Exercise details »
Return every record below exactly as given, images excluded.

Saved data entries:
* * *

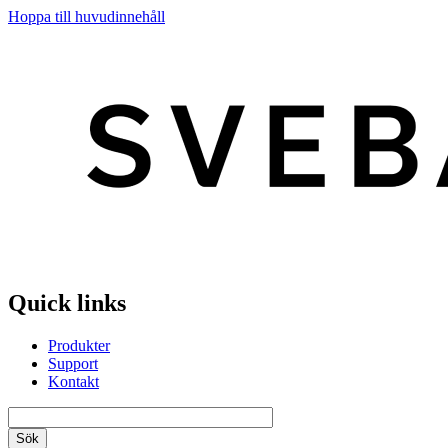
Hoppa till huvudinnehåll
Quick links
Produkter
Support
Kontakt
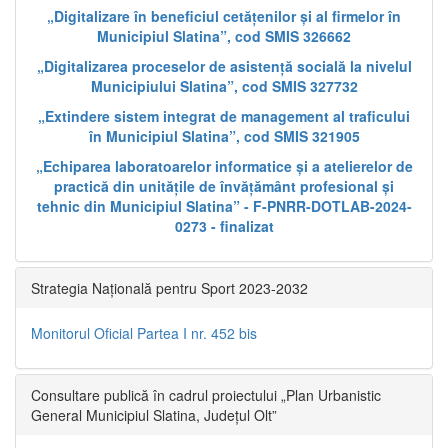
„Digitalizare în beneficiul cetățenilor și al firmelor în
Municipiul Slatina”, cod SMIS 326662
„Digitalizarea proceselor de asistență socială la nivelul
Municipiului Slatina”, cod SMIS 327732
„Extindere sistem integrat de management al traficului
în Municipiul Slatina”, cod SMIS 321905
„Echiparea laboratoarelor informatice și a atelierelor de
practică din unitățile de învățământ profesional și
tehnic din Municipiul Slatina” - F-PNRR-DOTLAB-2024-
0273 - finalizat
Strategia Națională pentru Sport 2023-2032
Monitorul Oficial Partea I nr. 452 bis
Consultare publică în cadrul proiectului „Plan Urbanistic
General Municipiul Slatina, Județul Olt”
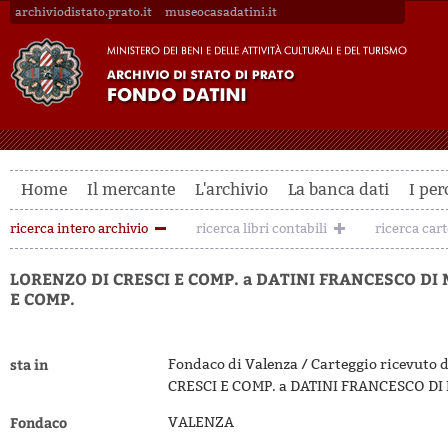
archiviodistato.prato.it
museocasadatini.it
Home
Il mercante
L'archivio
La banca dati
I per
ricerca intero archivio
ricerca libri contabili
ricerca car
LORENZO DI CRESCI E COMP. a DATINI FRANCESCO DI
E COMP.
sta in
Fondaco di Valenza / Carteggio ricevuto 
CRESCI E COMP. a DATINI FRANCESCO DI
Fondaco
VALENZA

* * *

Answer section »
Hoppa till huvudinnehåll
Quick links
Produkter
Support
Kontakt
„Digitalizare în beneficiul cetățenilor și al firmelor în
Municipiul Slatina”, cod SMIS 326662
„Digitalizarea proceselor de asistență socială la nivelul
Municipiului Slatina”, cod SMIS 327732
„Extindere sistem integrat de management al traficului
în Municipiul Slatina”, cod SMIS 321905
„Echiparea laboratoarelor informatice și a atelierelor de
practică din unitățile de învățământ profesional și
tehnic din Municipiul Slatina” - F-PNRR-DOTLAB-2024-
0273 - finalizat
Strategia Națională pentru Sport 2023-2032
Monitorul Oficial Partea I nr. 452 bis
Consultare publică în cadrul proiectului „Plan Urbanistic
General Municipiul Slatina, Județul Olt”
archiviodistato.prato.it
museocasadatini.it
Home
Il mercante
L'archivio
La banca dati
I per
ricerca intero archivio
ricerca libri contabili
ricerca car
LORENZO DI CRESCI E COMP. a DATINI FRANCESCO DI
E COMP.
sta in
Fondaco di Valenza / Carteggio ricevuto 
CRESCI E COMP. a DATINI FRANCESCO DI
Fondaco
VALENZA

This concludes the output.